Otherside Farms
- Company type: Private
- Founded: Costa Mesa, California (2010)
- Founder: Alysha McKeen; Chadd McKeen;
- Headquarters: Costa Mesa, CA, United States
- Website: othersidefarms.com

= Otherside Farms =

Medical cannabis information center

Otherside Farms is a medical cannabis information center with a separate division serving as a private medical cannabis collective.

== History ==
Otherside Farms Cannabis Information Center was opened around 2010 by a Newport Beach couple, Alysha and Chadd McKeen, hoping their new "medical marijuana information center" would help dissolve stigmas associated with cannabis.

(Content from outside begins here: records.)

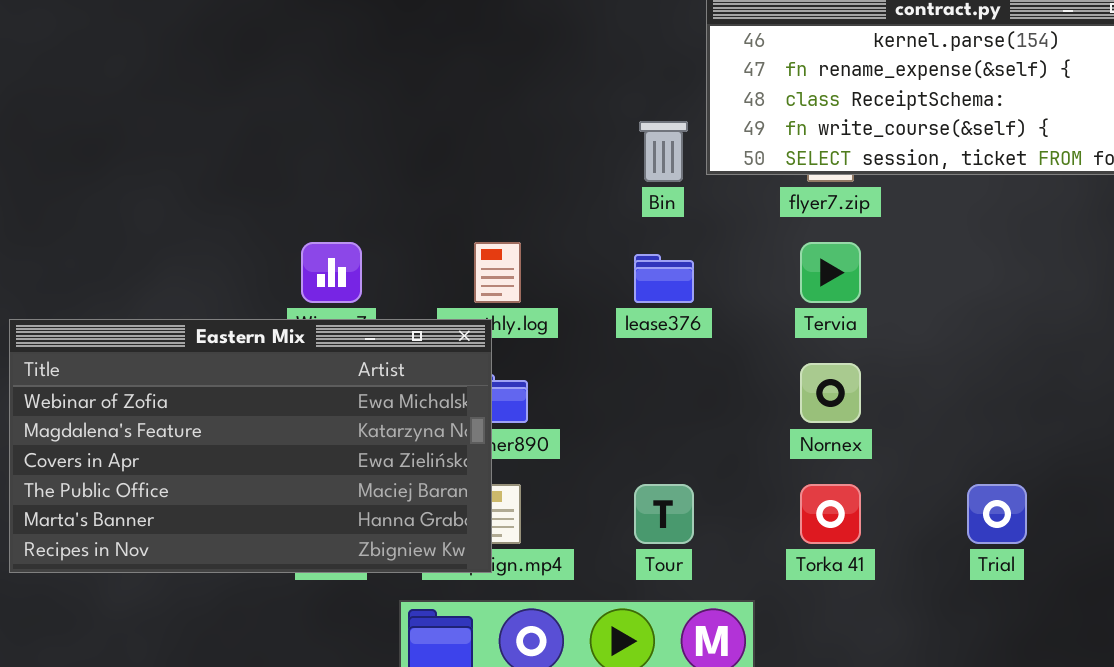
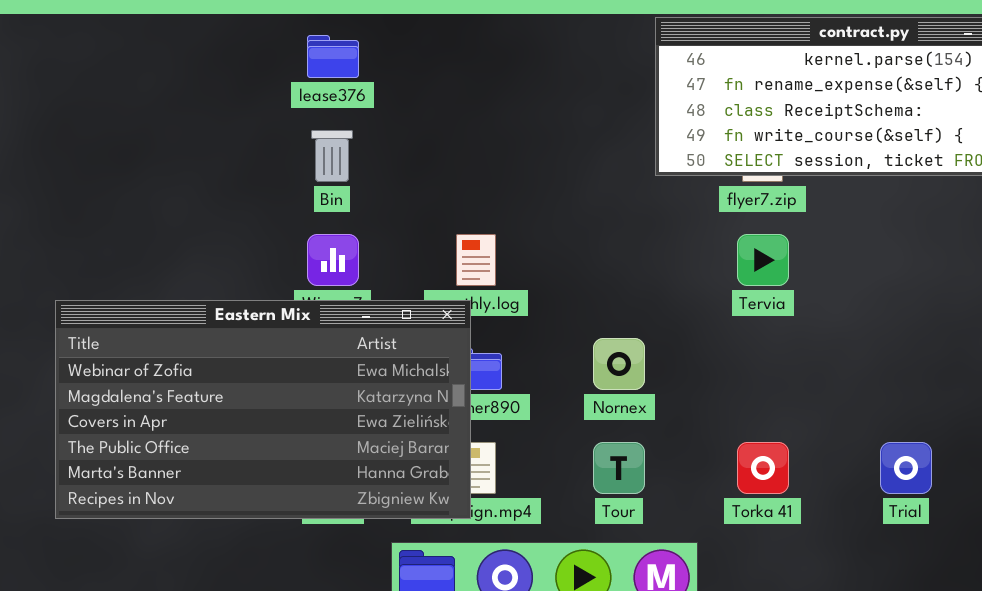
Bin: [639,121,688,182] -> [311,130,353,182], moved
lease376: [634,254,694,303] -> [307,35,359,78], moved
Nornex: [800,363,861,423] -> [593,338,645,390], moved

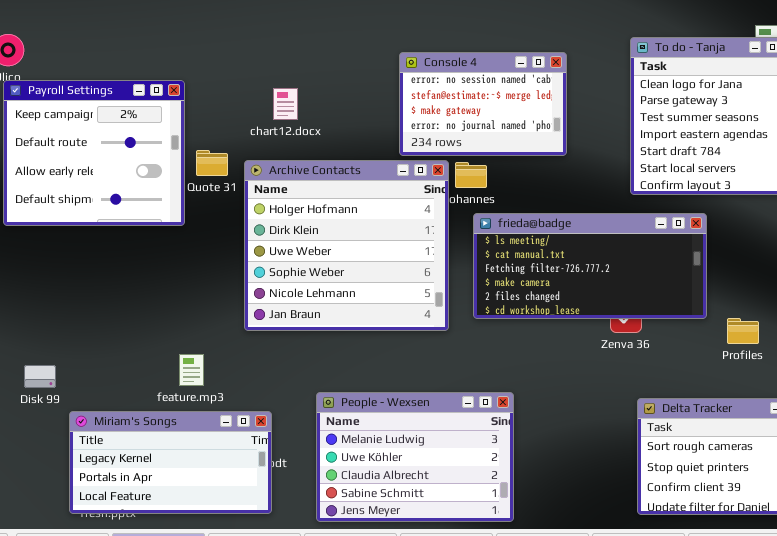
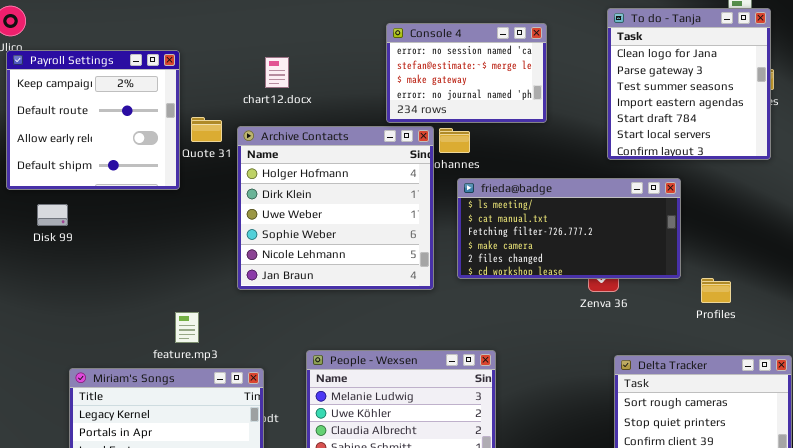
Disk 99: [24,365,56,388] -> [37,204,68,226], moved

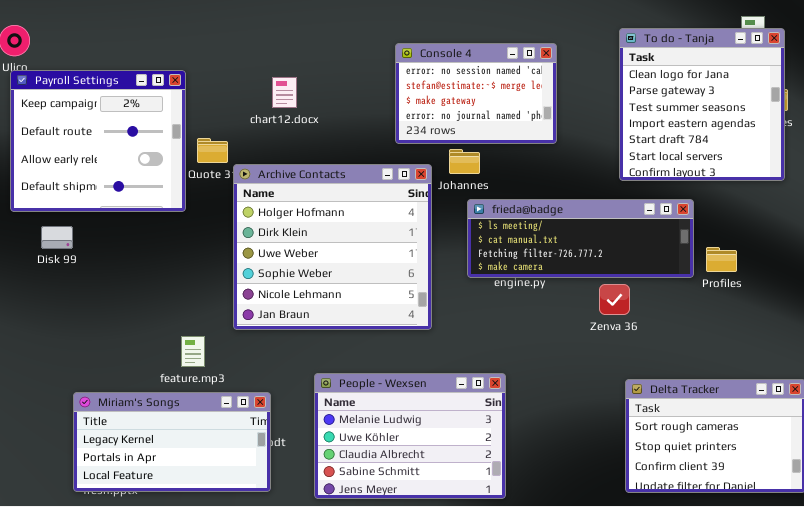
Archive Contacts: [237,126,434,290] -> [233,164,432,330], moved
frieda@badge: [457,178,681,279] -> [467,199,694,278], resized
Profiles: [701,278,731,303] -> [706,247,737,272], moved

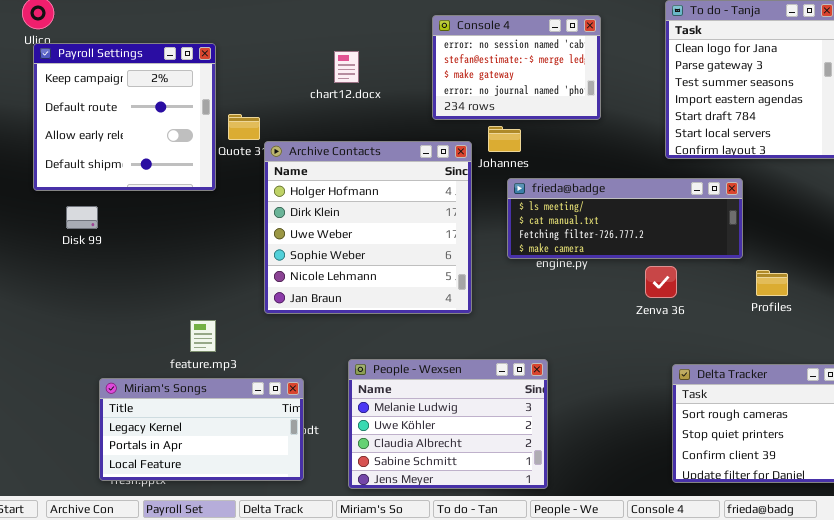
chart12.docx: [272,77,297,108] -> [334,51,359,83], moved
Profiles: [706,247,737,272] -> [756,270,788,296], moved
feature.mp3: [181,336,205,367] -> [190,320,216,352], moved

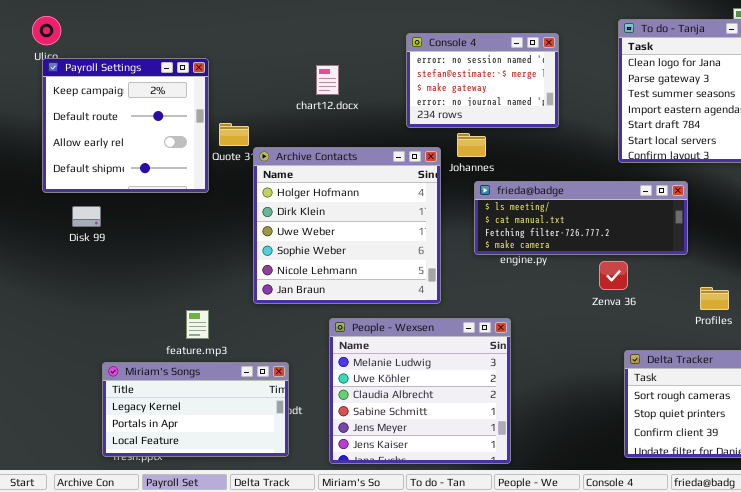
Profiles: [756,270,788,296] -> [700,287,729,310], moved
People - Wexsen: [348,359,548,489] -> [329,318,511,464], resized

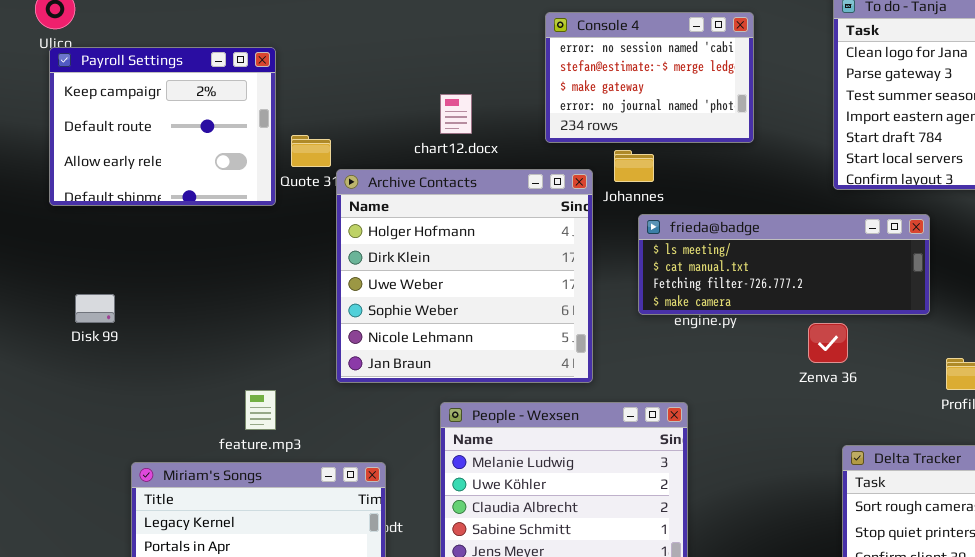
Payroll Settings: [42,58,209,193] -> [49,47,276,206], resized
chart12.docx: [316,65,339,95] -> [440,94,472,134], moved
Disk 99: [72,206,101,227] -> [75,294,115,323], moved

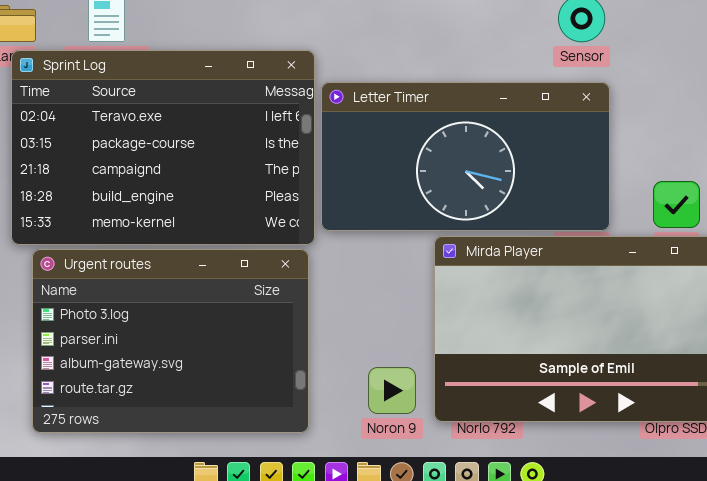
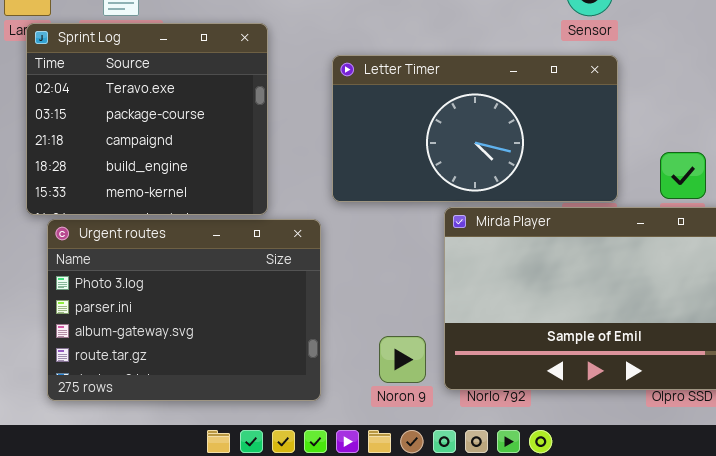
Sprint Log: [11,50,315,245] -> [26,23,268,215], resized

I want to tell people to stop being afraid of it," Chadd McKeen, co-founder of Otherside Farms, told the Daily Pilot. We want to bring it out into the open.

The McKeens had a personal incentive to teach people about the benefits of cannabis, as Alysha had gone through cancer with the help of the plant. City officials approved the location to be legal as long as cannabis was not distributed there.

== Raid ==
In late August 2011, Otherside Farms opened a private collective, maintaining it as a separate entity from Otherside Farms. On January 17, 2012, the private collective was raided by federal officials. Controversy ensued over the raid, as city officials had secretly authorized a letter seeking federal law enforcement assistance in shutting down the collective, which an expert claimed was illegal. The basis for the raid was an accusation by a city inspector claiming that Chadd McKeen hoped to profit from his business. McKeen denied the accusation, stating that his words were misconstrued, and that Otherside Farms had been trying to communicate a plan to help resolve the Cosa Mesa budget deficit that had been present since 2010, only for meeting requests to be turned down by city officials.